Lotte Laserstein was born in 1898 in Eastern Prussia (today’s Paslek in Poland). Her father who died when she was only three years old, was half Jewish. Her mother moved together with Lotte and her sister to Danzig to share a household with their aunt and widowed grandmother. It was quite a female dominated environment. Laserstein started taking lessons at her aunt’s private school of painting, becoming more and more confident of her artistic abilities. Later on, the family moved to Berlin and Laserstein was one of the first women who were accepted into Berlin’s Academy of fine Arts in 1921. She even won the Academy’s gold medal for outstanding artistic achievement, despite the conservative bias against women. Her career was promising – she showed in different galleries, took part in various competitions and ran a private school of painting. She owned her own atelier, actually located not that far from where I live, in west Berlin. Lotte Laserstein was a star indeed. However, as the NS regime got in power, her Jewish roots turned out to be a serious obstacle. Classified as “three quarters Jewish” it became more and more complicated for her to work as well as show her art. Eventually she was banned and forbidden to work and exhibit.
In what seems to be a remarkable ability to predict the future, Laserstein decided to flee from Germany, taking advantage of an invitation to exhibit in Stockholm. She left in 1937 (the same year the Nazis held their “Degenerate Art” exhibition) and never returned from Sweden. All her attempts to help her mother and sister to escape from Germany failed.
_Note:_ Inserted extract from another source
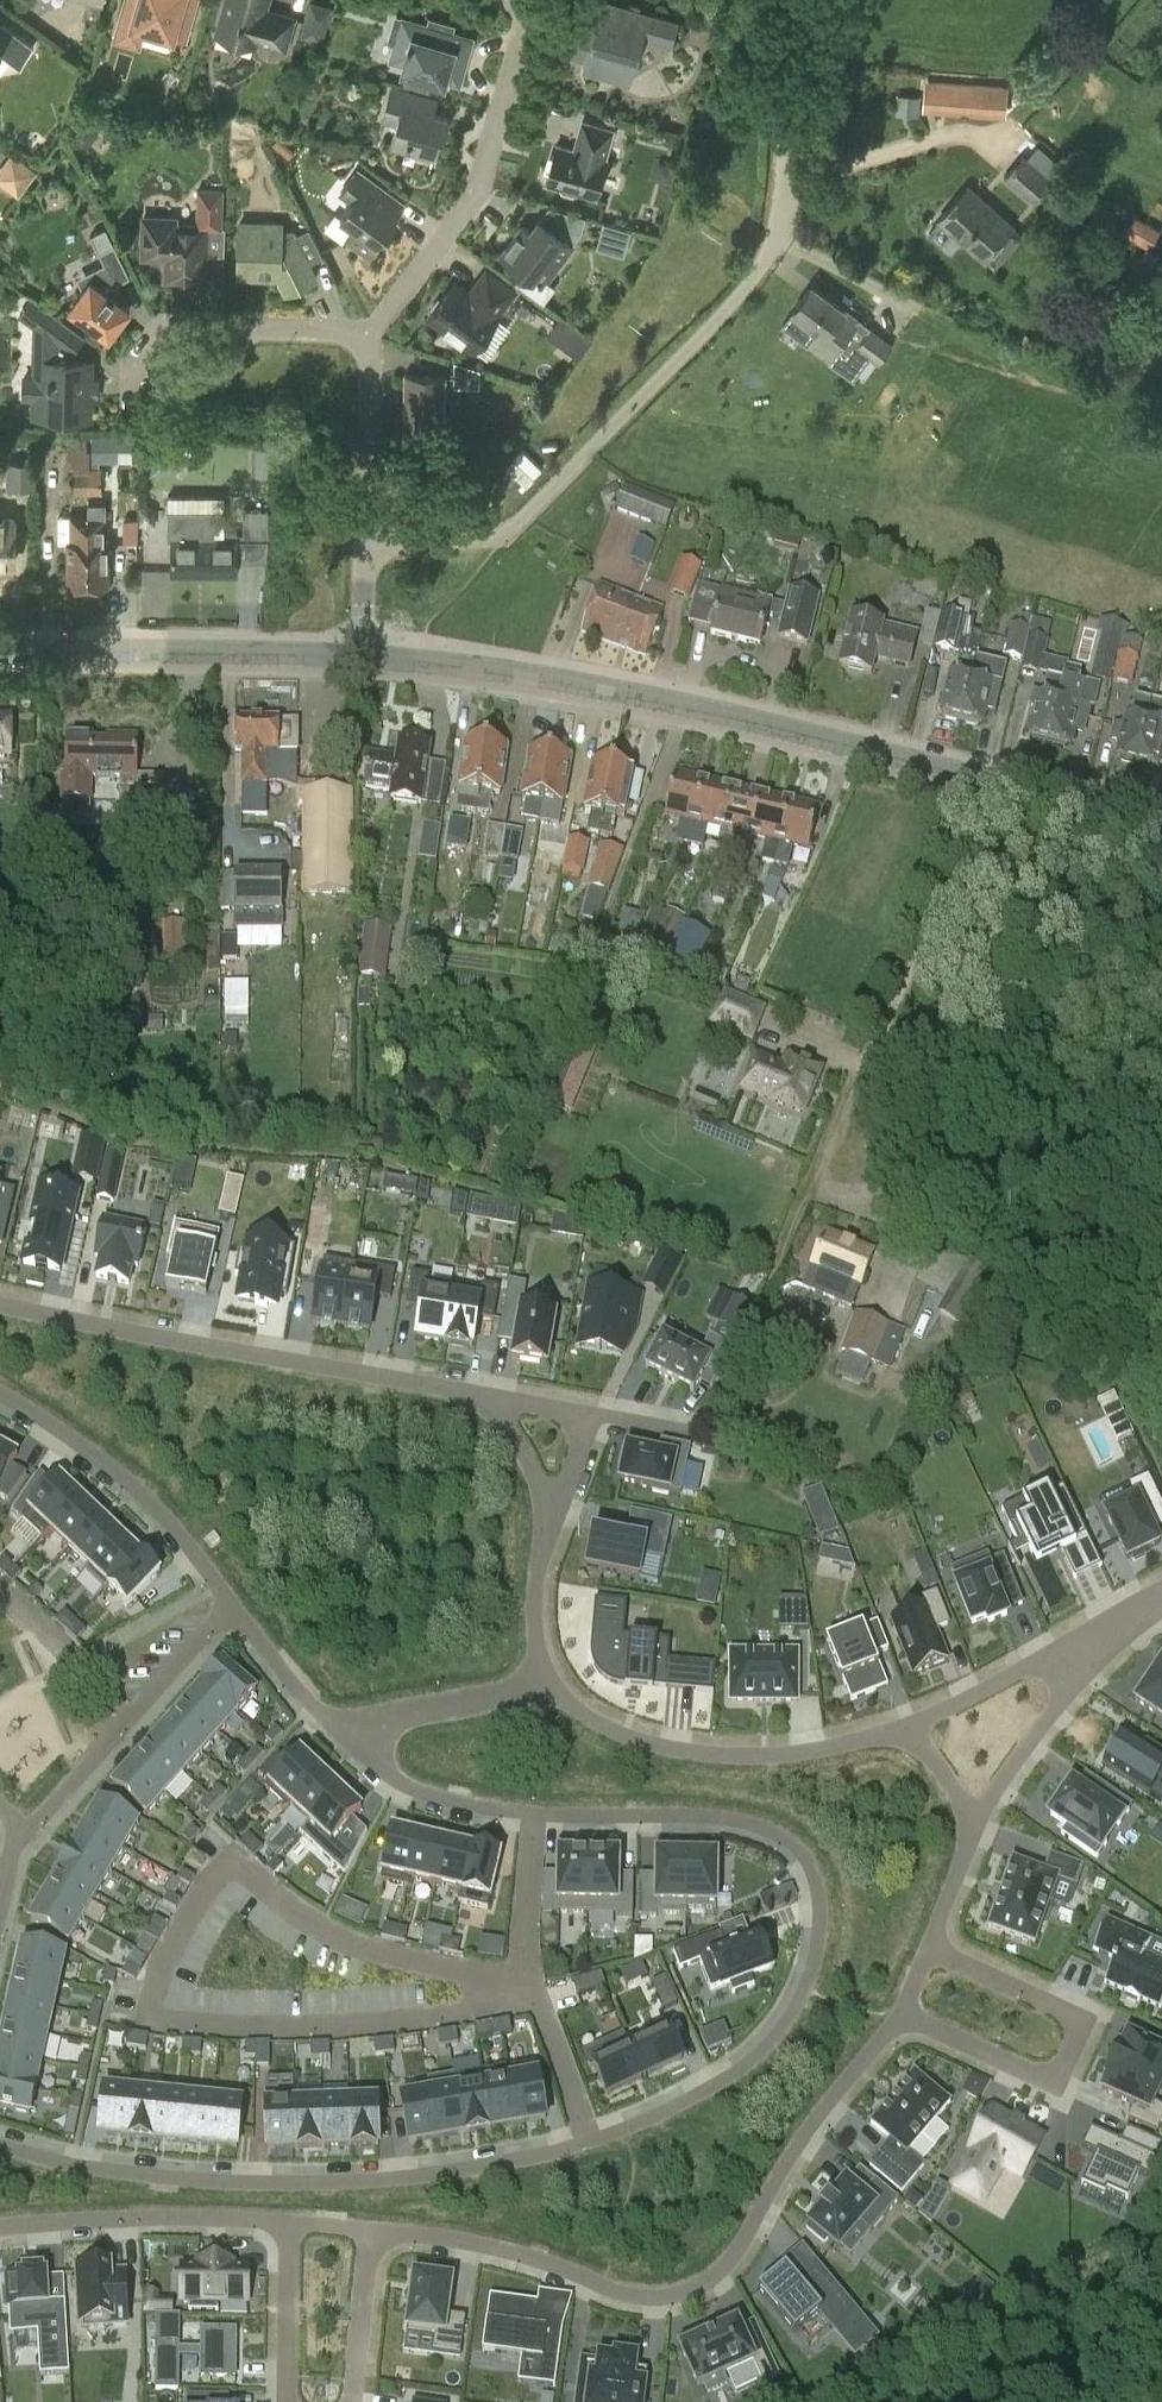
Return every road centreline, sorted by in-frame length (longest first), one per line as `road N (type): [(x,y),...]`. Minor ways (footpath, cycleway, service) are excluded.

Her sister managed to survive as she went into hiding in Berlin, while her mother was deported to Ravensbrück concentration camp, where she died in 1943 aged 75. Although Laserstein managed to start her life in exile, she was never as successful as she was in Germany, mostly producing commissioned portraits and landscapes. She was struggling both professionally and personally. Her works weren’t shown outside Scandinavia for 50 years.
Laserstein regained international recognition in 1987, with two exhibitions in prominent galleries in London. She was already 89 years old at the time but it didn’t stop her from flying to London to attend the opening. Her rediscovery in Germany though began only later, 10 years after her death, around 2003, with a major retrospective of her works. The exhibition was organised by Das Verborgene Museum (same one I wrote about on my previous blog post) at the Ephraim Palais.
In the past few years the art world is dealing with exile in different contexts. I have visited a few exhibitions dedicated to the rediscovery of artists who were forced into exile and therefore disappeared from public eye (for example: New/Old Homeland in Kunsthaus Dahlem). If those artists were not forced into exile, they would have surely had a significant part in the narrative of the German art history. Moreover, a new “Museum of Exile” is planned to be opened in Berlin in a few years. The museum will be dedicated to the commemoration of the hundreds of thousands of Germans who fled Nazi Germany to begin new lives abroad, among them artists, scientists etc. The initiators of the museum are Bernd Schultz, an art dealer and the co-founder of the “Villa Grisebach” auction house and the Nobel Prize for literature winner, Herta Müller.
“Face to Face” – the exhibition of Lotte Laserstein at the Berlinische Galerie, in collaboration with the Städel Museum, is definitely one of the largest exhibitions dedicated to an artist who was forced into exile, and rightly so. Comprising more than 60 of Lotte Laserstein’s excellent works, mainly portraits, full of warmth, sensitivity and empathy. Laserstein was highly skilled at both traditional and modern techniques yet her works were very different than the ones of her male contemporaries, such as Otto Dix and George Grosz which often dealt with political issues. In her works, she showed life as it is, without romanticizing or idealizing it. Furthermore, the presence of strong women is felt in her oeuvre as she often painted “the new woman” – androgynous, short cropped hair. She never idealized her models but gave them dignity and powerful presence, whether they were clothed or naked.
“Face to Face” – until the 12th of August 2019 at the Berlinische Galerie – Alte Jakobstraße 124-128, 10969 Berlin (closed on Tuesdays). Tours in English are offered as well, please visit the website for further details.